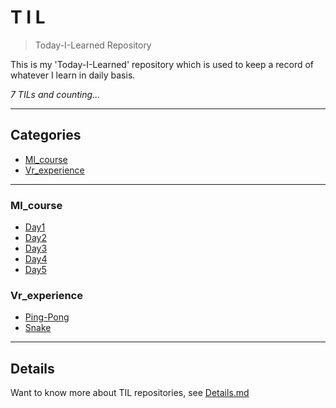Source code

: # T I L
> Today-I-Learned Repository

This is my 'Today-I-Learned' repository which is used to keep a record of whatever I learn in daily basis. 

_7 TILs and counting..._
    
---
## Categories

* [Ml_course](#ml_course)
* [Vr_experience](#vr_experience)

      
---

### Ml_course

- [Day1](ml_course/Day1.md)
- [Day2](ml_course/Day2.md)
- [Day3](ml_course/Day3.md)
- [Day4](ml_course/Day4.md)
- [Day5](ml_course/Day5.md)

### Vr_experience

- [Ping-Pong](vr_experience/Ping-Pong.md)
- [Snake](vr_experience/Snake.md)


      
---

## Details
Want to know more about TIL repositories, see [Details.md](https://github.com/Pranav-Khurana/TIL/blob/master/Details.md) 
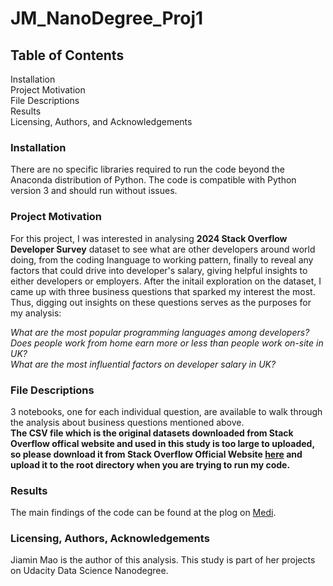 # JM_NanoDegree_Proj1
## Table of Contents
Installation <br>
Project Motivation <br>
File Descriptions <br>
Results <br>
Licensing, Authors, and Acknowledgements <br>

### Installation
There are no specific libraries required to run the code beyond the Anaconda distribution of Python. The code is compatible with Python version 3 and should run without issues.<br>

### Project Motivation
For this project, I was interested in analysing **2024 Stack Overflow Developer Survey** dataset to see what are other developers around world doing, from the coding lnanguage to working pattern, finally to reveal any factors that could drive into developer's salary, giving helpful insights to either developers or employers. After the initail exploration on the dataset, I came up with three business questions that sparked my interest the most. Thus, digging out insights on these questions serves as the purposes for my analysis:

_What are the most popular programming languages among developers?_ <br>
_Does people work from home earn more or less than people work on-site in UK?_ <br>
_What are the most influential factors on developer salary in UK?_ <br>

### File Descriptions
3 notebooks, one for each individual question, are available to walk through the analysis about business questions mentioned above. <br>
**The CSV file which is the original datasets downloaded from Stack Overflow offical website and used in this study is too large to uploaded, so please download it from Stack Overflow Official Website [here](https://survey.stackoverflow.co/) and upload it to the root directory when you are trying to run my code.**

### Results
The main findings of the code can be found at the plog on [Medi](https://medium.com/@jiamin.mao/what-impacts-developers-salary-9a05950f8c20).

### Licensing, Authors, Acknowledgements
Jiamin Mao is the author of this analysis. This study is part of her projects on Udacity Data Science Nanodegree.
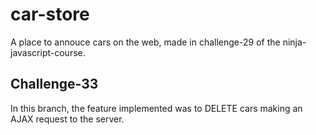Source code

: # car-store
A place to annouce cars on the web, made in challenge-29 of the ninja-javascript-course.

## Challenge-33
In this branch, the feature implemented was to DELETE cars making an AJAX request to the server. 


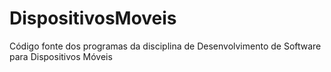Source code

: DispositivosMoveis
==================

Código fonte dos programas da disciplina de Desenvolvimento de Software para Dispositivos Móveis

______

● Task goal
Write out again exactly the lines from the start of the data above through the line containing "### Installation", inclusive, excluding any pictures.

● Solution
Source code

: # T I L
> Today-I-Learned Repository

This is my 'Today-I-Learned' repository which is used to keep a record of whatever I learn in daily basis. 

_7 TILs and counting..._
    
---
## Categories

* [Ml_course](#ml_course)
* [Vr_experience](#vr_experience)

      
---

### Ml_course

- [Day1](ml_course/Day1.md)
- [Day2](ml_course/Day2.md)
- [Day3](ml_course/Day3.md)
- [Day4](ml_course/Day4.md)
- [Day5](ml_course/Day5.md)

### Vr_experience

- [Ping-Pong](vr_experience/Ping-Pong.md)
- [Snake](vr_experience/Snake.md)


      
---

## Details
Want to know more about TIL repositories, see [Details.md](https://github.com/Pranav-Khurana/TIL/blob/master/Details.md) 
 # JM_NanoDegree_Proj1
## Table of Contents
Installation <br>
Project Motivation <br>
File Descriptions <br>
Results <br>
Licensing, Authors, and Acknowledgements <br>

### Installation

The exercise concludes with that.